Closed Israphel closed 1 month ago
This is triggered in provider v3.106.0 because of this PR: https://github.com/hashicorp/terraform-provider-azurerm/pull/26137
tagging @ms-henglu and @stephybun
Is it correct that changing drain_timeout_in_minutes
forces a replacement of the cluster ?
- upgrade_settings {
- drain_timeout_in_minutes = 30 -> null # forces replacement
- max_surge = "10%" -> null
- node_soak_duration_in_minutes = 10 -> null
}
I see in the docs that for nodepools --drain-timeout
can be used both for add
and update
commands. Should be the same for the default nodepool.
Is it only the "unsetting" to null
that forces the resource replacement ? Any other value would be accepted ?
@Israphel the module does not support this feature yet, as tracked in https://github.com/Azure/terraform-azurerm-aks/issues/530 You should have not changed settings in AKS outside of Terraform, because this caused the Terraform state drift you are facing now.
I am not sure if you can revert the change with CLI so that the ARM API returns again drain_timeout_in_minutes
= null
to solve the Terraform state drift issue.
I suggest as temporary workaround to pin the Terraform provider version to v3.105.0 until this module supports the drain_timeout_in_minutes
option.
Thanks, went back to 105.
we're changing the default node group instance type and the rotation behaviour is extremely aggresive. Any way to make it better without the support of soak time, as of today?
@Israphel this PR is now merged: https://github.com/Azure/terraform-azurerm-aks/pull/564
Is it possible for you to pin the module at commit 5858b260a1d6a9d2ee3687a08690e8932ca86af1 ?
for example:
module "aks" {
source = git::https://github.com/Azure/terraform-azurerm-aks.git?ref=5858b260a1d6a9d2ee3687a08690e8932ca86af1
[..CUT..]
and then set your configuration for drain_timeout_in_minutes
.
This should unblock you until there is a new release that includes the feature.
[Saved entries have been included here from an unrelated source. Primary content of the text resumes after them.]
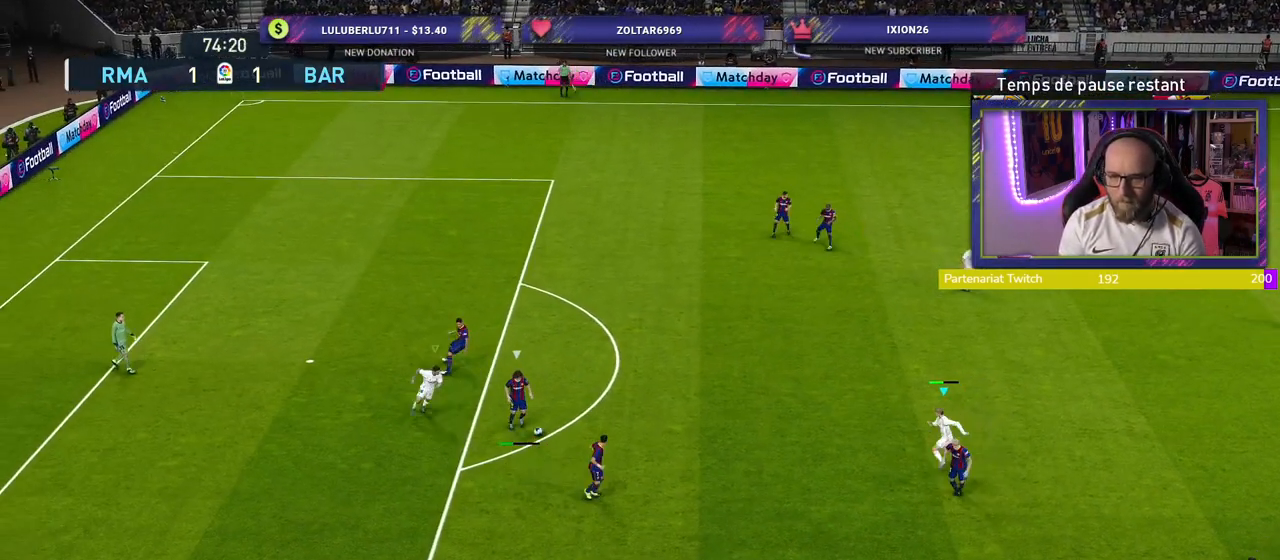
{"buttons": ["SQUARE", "R2"], "left_stick": "down", "right_stick": "center", "events": [[80, "left_stick", "up"], [200, "left_stick", "up-left"], [460, "left_stick", "down"]]}
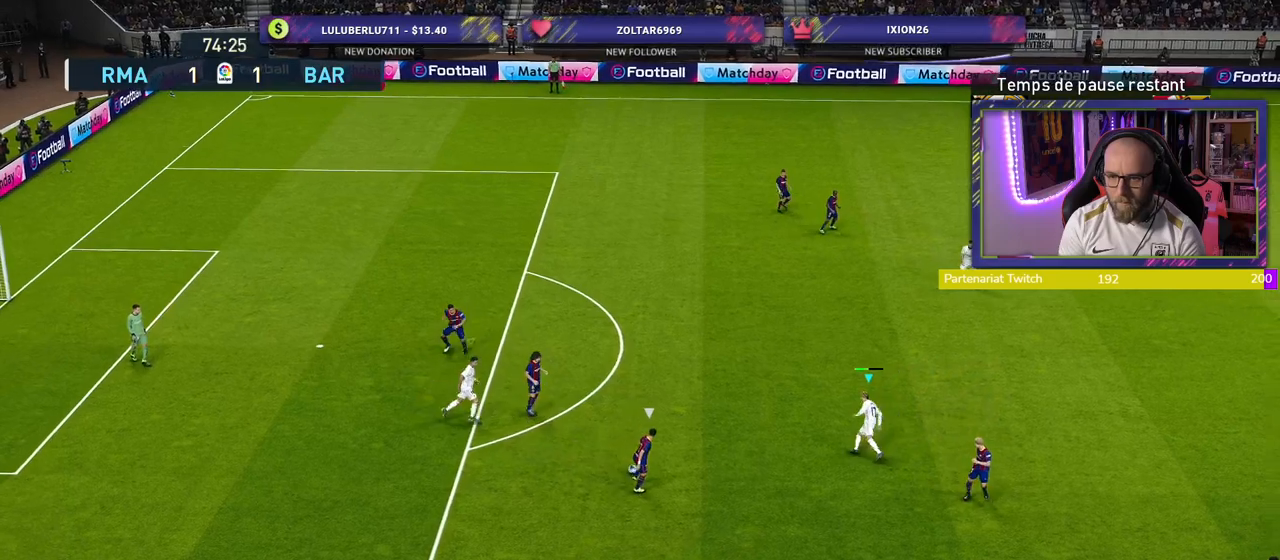
{"buttons": ["R2"], "left_stick": "down", "right_stick": "center", "events": [[500, "SQUARE", "up"]]}
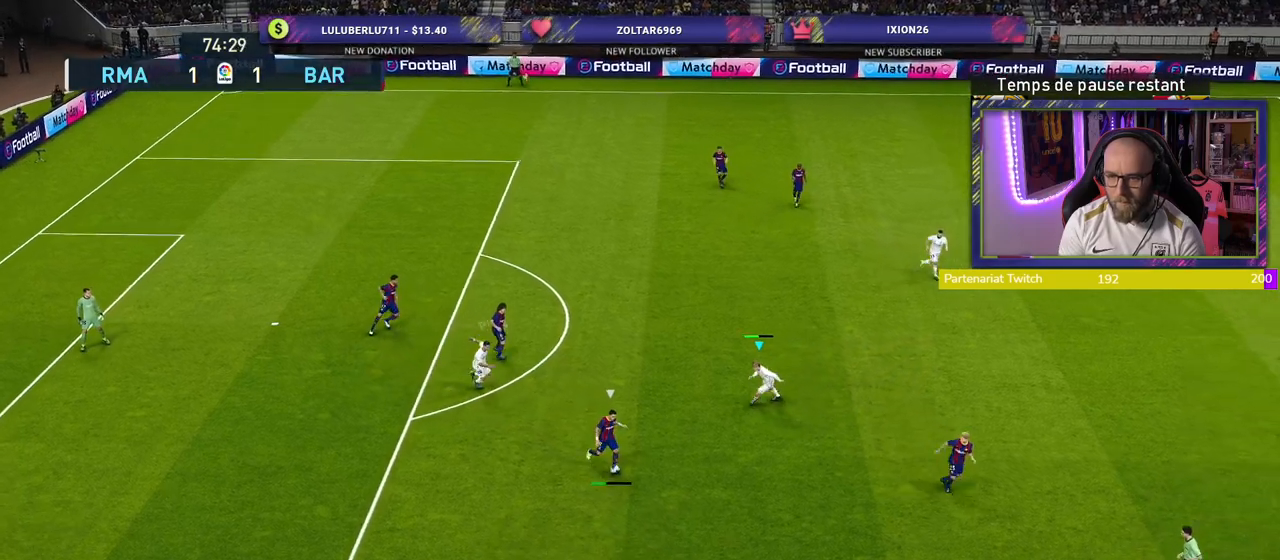
{"buttons": ["SQUARE", "R2"], "left_stick": "left", "right_stick": "center", "events": [[160, "right_stick", "down-right"], [220, "left_stick", "down-left"], [280, "right_stick", "center"], [420, "SQUARE", "down"], [460, "left_stick", "left"]]}
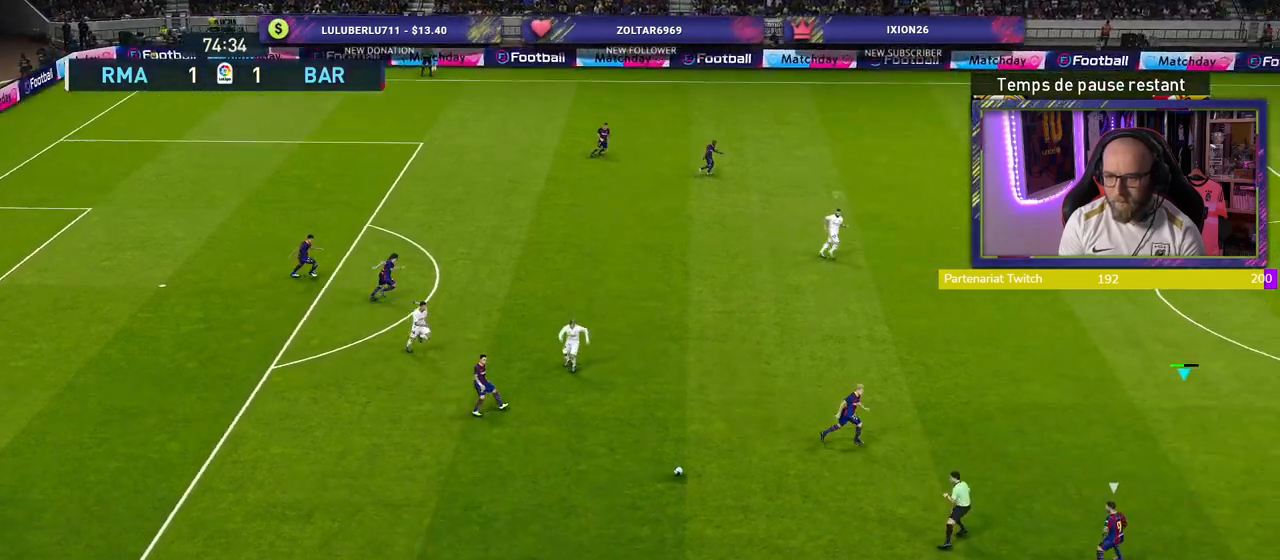
{"buttons": ["SQUARE", "R2"], "left_stick": "left", "right_stick": "center", "events": []}
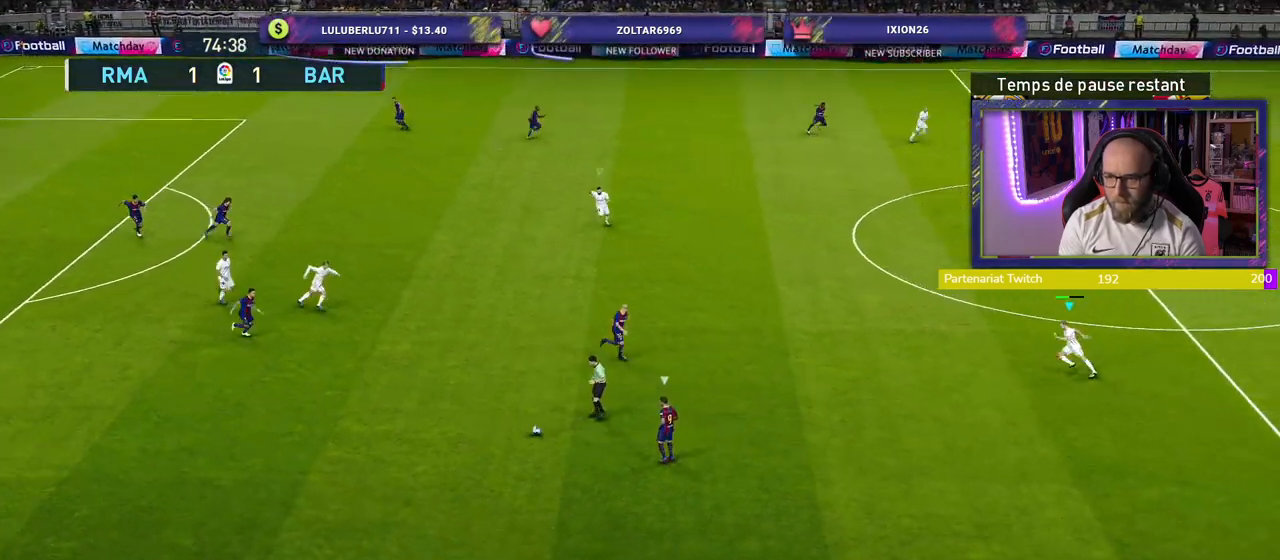
{"buttons": ["SQUARE", "L2", "R2"], "left_stick": "down-left", "right_stick": "center", "events": [[100, "L2", "down"], [440, "left_stick", "down-left"]]}
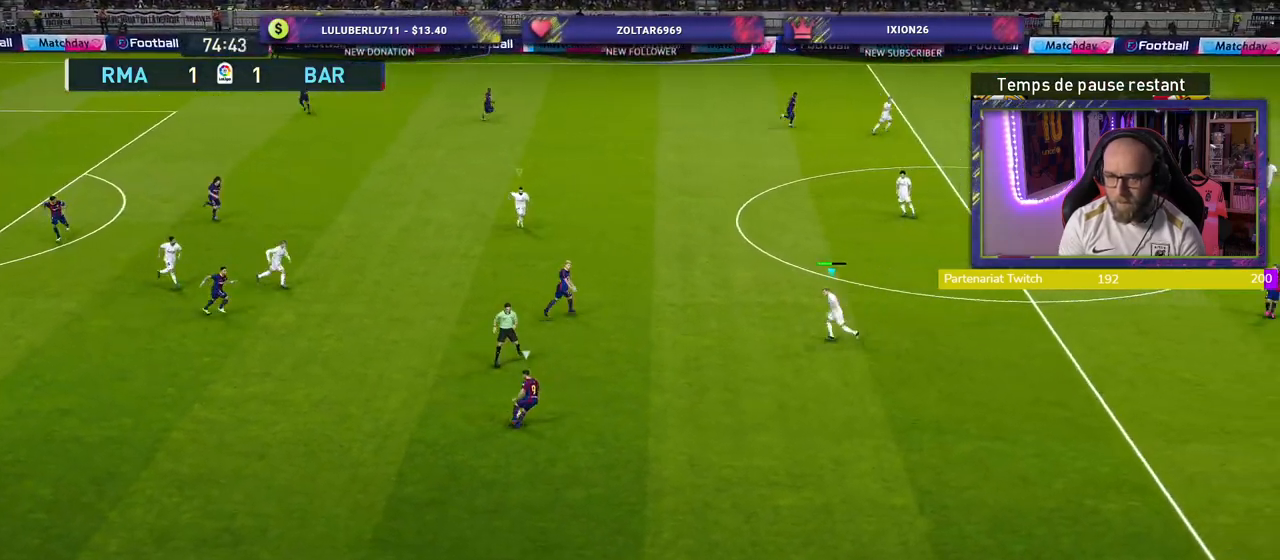
{"buttons": ["L2", "R2"], "left_stick": "down", "right_stick": "center", "events": [[80, "left_stick", "down"], [460, "SQUARE", "up"]]}
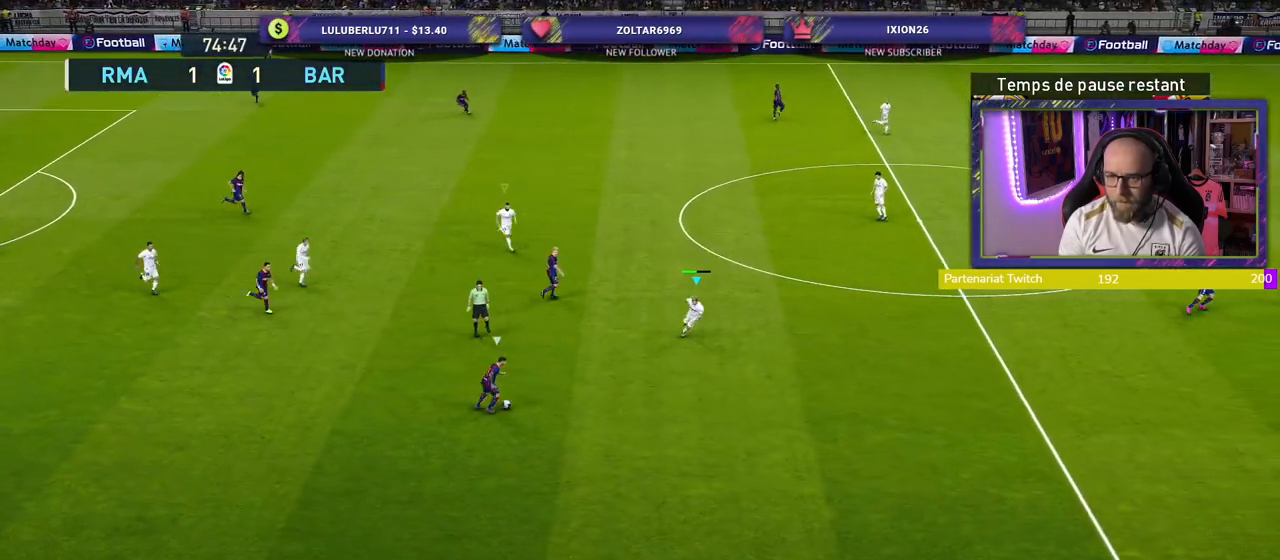
{"buttons": ["R2"], "left_stick": "down-right", "right_stick": "center", "events": [[40, "L2", "up"], [160, "left_stick", "down-right"]]}
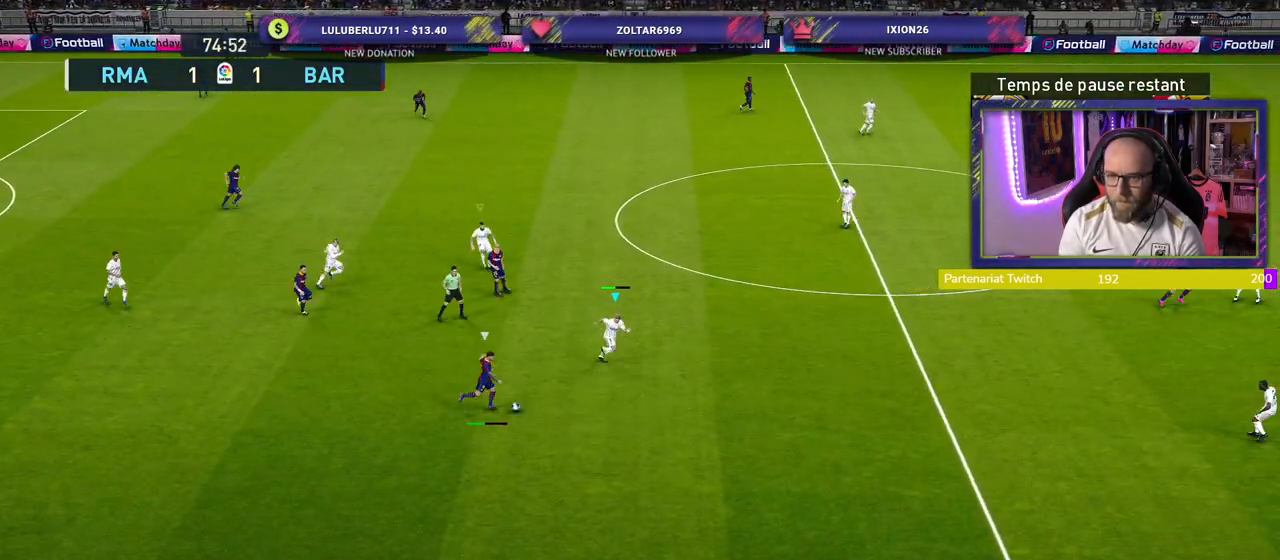
{"buttons": ["CROSS", "R2"], "left_stick": "down-right", "right_stick": "center", "events": [[320, "CROSS", "down"]]}
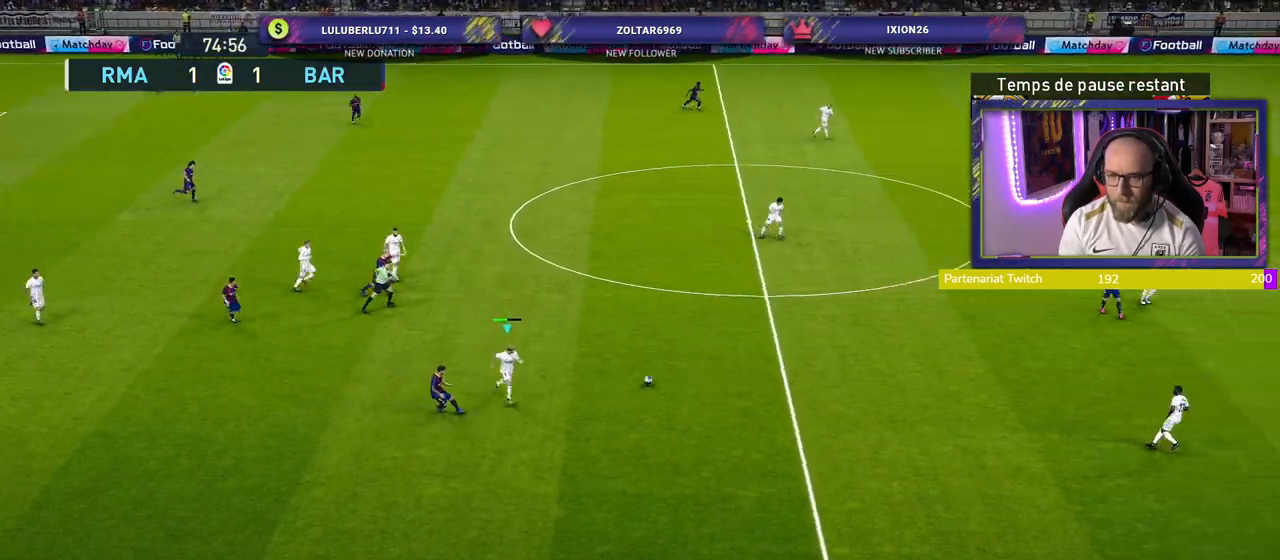
{"buttons": ["SQUARE", "R2"], "left_stick": "right", "right_stick": "center", "events": [[20, "CROSS", "up"], [120, "SQUARE", "down"], [140, "left_stick", "right"]]}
Please let us know if this works for you. Thanks
hello. I actually got unblocked by going back to 105, then applying/refreshing, and then I could continue upgrading normally, the state drift was fixed.
I've tried to reproduce this issue by using the following config @Israphel @zioproto but I can't reproduce the same issue:
resource "random_id" "prefix" {
byte_length = 8
}
resource "random_id" "name" {
byte_length = 8
}
resource "azurerm_resource_group" "main" {
count = var.create_resource_group ? 1 : 0
location = var.location
name = coalesce(var.resource_group_name, "${random_id.prefix.hex}-rg")
}
locals {
resource_group = {
name = var.create_resource_group ? azurerm_resource_group.main[0].name : var.resource_group_name
location = var.location
}
}
resource "azurerm_virtual_network" "test" {
address_space = ["10.52.0.0/16"]
location = local.resource_group.location
name = "${random_id.prefix.hex}-vn"
resource_group_name = local.resource_group.name
}
resource "azurerm_subnet" "test" {
address_prefixes = ["10.52.0.0/24"]
name = "${random_id.prefix.hex}-sn"
resource_group_name = local.resource_group.name
virtual_network_name = azurerm_virtual_network.test.name
enforce_private_link_endpoint_network_policies = true
}
resource "azurerm_subnet" "pod" {
address_prefixes = ["10.52.1.0/24"]
name = "${random_id.prefix.hex}-pod"
resource_group_name = local.resource_group.name
virtual_network_name = azurerm_virtual_network.test.name
enforce_private_link_endpoint_network_policies = true
}
# resource "azurerm_resource_group" "nodepool" {
# location = local.resource_group.location
# name = "f557-nodepool"
# }
module "aks-eu-north" {
source = "Azure/aks/azurerm"
version = "8.0.0"
prefix = "f557"
resource_group_name = local.resource_group.name
node_resource_group = "f557-nodepool${random_id.name.hex}"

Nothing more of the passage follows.